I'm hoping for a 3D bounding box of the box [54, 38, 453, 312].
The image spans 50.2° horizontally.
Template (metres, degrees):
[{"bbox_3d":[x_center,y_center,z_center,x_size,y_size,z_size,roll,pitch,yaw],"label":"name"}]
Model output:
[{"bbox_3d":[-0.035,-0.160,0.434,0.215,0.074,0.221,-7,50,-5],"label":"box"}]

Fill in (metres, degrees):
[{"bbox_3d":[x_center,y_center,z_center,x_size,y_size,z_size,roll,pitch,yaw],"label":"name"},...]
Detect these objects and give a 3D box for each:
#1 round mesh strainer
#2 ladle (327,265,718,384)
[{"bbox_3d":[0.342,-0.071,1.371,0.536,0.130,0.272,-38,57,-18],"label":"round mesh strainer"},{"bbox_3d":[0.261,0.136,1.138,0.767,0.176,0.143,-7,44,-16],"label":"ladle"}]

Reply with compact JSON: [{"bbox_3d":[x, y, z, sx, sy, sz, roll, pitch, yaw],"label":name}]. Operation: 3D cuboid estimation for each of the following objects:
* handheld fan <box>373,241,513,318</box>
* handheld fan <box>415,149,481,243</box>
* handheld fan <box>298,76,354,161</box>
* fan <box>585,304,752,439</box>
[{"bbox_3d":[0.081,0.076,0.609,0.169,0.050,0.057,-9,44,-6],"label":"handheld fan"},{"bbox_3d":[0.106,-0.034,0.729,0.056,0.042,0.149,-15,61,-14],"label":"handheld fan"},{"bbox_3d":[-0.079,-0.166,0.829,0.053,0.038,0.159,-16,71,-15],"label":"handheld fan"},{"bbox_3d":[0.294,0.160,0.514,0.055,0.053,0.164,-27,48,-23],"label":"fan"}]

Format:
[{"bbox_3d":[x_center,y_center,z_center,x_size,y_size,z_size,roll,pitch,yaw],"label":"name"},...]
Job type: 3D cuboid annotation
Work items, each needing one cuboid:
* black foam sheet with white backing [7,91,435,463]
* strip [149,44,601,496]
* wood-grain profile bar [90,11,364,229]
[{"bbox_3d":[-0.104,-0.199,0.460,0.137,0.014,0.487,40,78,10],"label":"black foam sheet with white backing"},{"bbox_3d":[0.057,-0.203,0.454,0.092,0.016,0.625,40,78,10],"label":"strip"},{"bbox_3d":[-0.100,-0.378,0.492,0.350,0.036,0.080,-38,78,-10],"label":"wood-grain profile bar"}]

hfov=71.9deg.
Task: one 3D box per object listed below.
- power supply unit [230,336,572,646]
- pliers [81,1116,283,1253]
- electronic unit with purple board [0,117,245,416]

******

Work request: Transcribe each entry. Leave nothing out.

Solution to this task:
I'm hoping for a 3D bounding box of the box [54, 38, 453, 312].
The image spans 50.2° horizontally.
Template (metres, degrees):
[{"bbox_3d":[x_center,y_center,z_center,x_size,y_size,z_size,roll,pitch,yaw],"label":"name"}]
Model output:
[{"bbox_3d":[-0.035,-0.160,0.434,0.215,0.074,0.221,-7,50,-5],"label":"box"}]

Fill in (metres, degrees):
[{"bbox_3d":[x_center,y_center,z_center,x_size,y_size,z_size,roll,pitch,yaw],"label":"name"},...]
Detect these objects and give a 3D box for each:
#1 round mesh strainer
#2 ladle (327,265,718,384)
[{"bbox_3d":[0.342,-0.071,1.371,0.536,0.130,0.272,-38,57,-18],"label":"round mesh strainer"},{"bbox_3d":[0.261,0.136,1.138,0.767,0.176,0.143,-7,44,-16],"label":"ladle"}]

Reply with compact JSON: [{"bbox_3d":[x, y, z, sx, sy, sz, roll, pitch, yaw],"label":name}]. Operation: 3D cuboid estimation for each of the following objects:
* handheld fan <box>373,241,513,318</box>
* handheld fan <box>415,149,481,243</box>
* handheld fan <box>298,76,354,161</box>
* fan <box>585,304,752,439</box>
[{"bbox_3d":[0.081,0.076,0.609,0.169,0.050,0.057,-9,44,-6],"label":"handheld fan"},{"bbox_3d":[0.106,-0.034,0.729,0.056,0.042,0.149,-15,61,-14],"label":"handheld fan"},{"bbox_3d":[-0.079,-0.166,0.829,0.053,0.038,0.159,-16,71,-15],"label":"handheld fan"},{"bbox_3d":[0.294,0.160,0.514,0.055,0.053,0.164,-27,48,-23],"label":"fan"}]

Format:
[{"bbox_3d":[x_center,y_center,z_center,x_size,y_size,z_size,roll,pitch,yaw],"label":"name"},...]
Job type: 3D cuboid annotation
Work items, each needing one cuboid:
* black foam sheet with white backing [7,91,435,463]
* strip [149,44,601,496]
* wood-grain profile bar [90,11,364,229]
[{"bbox_3d":[-0.104,-0.199,0.460,0.137,0.014,0.487,40,78,10],"label":"black foam sheet with white backing"},{"bbox_3d":[0.057,-0.203,0.454,0.092,0.016,0.625,40,78,10],"label":"strip"},{"bbox_3d":[-0.100,-0.378,0.492,0.350,0.036,0.080,-38,78,-10],"label":"wood-grain profile bar"}]

hfov=71.9deg.
Task: one 3D box per object listed below.
- power supply unit [230,336,572,646]
- pliers [81,1116,283,1253]
- electronic unit with purple board [0,117,245,416]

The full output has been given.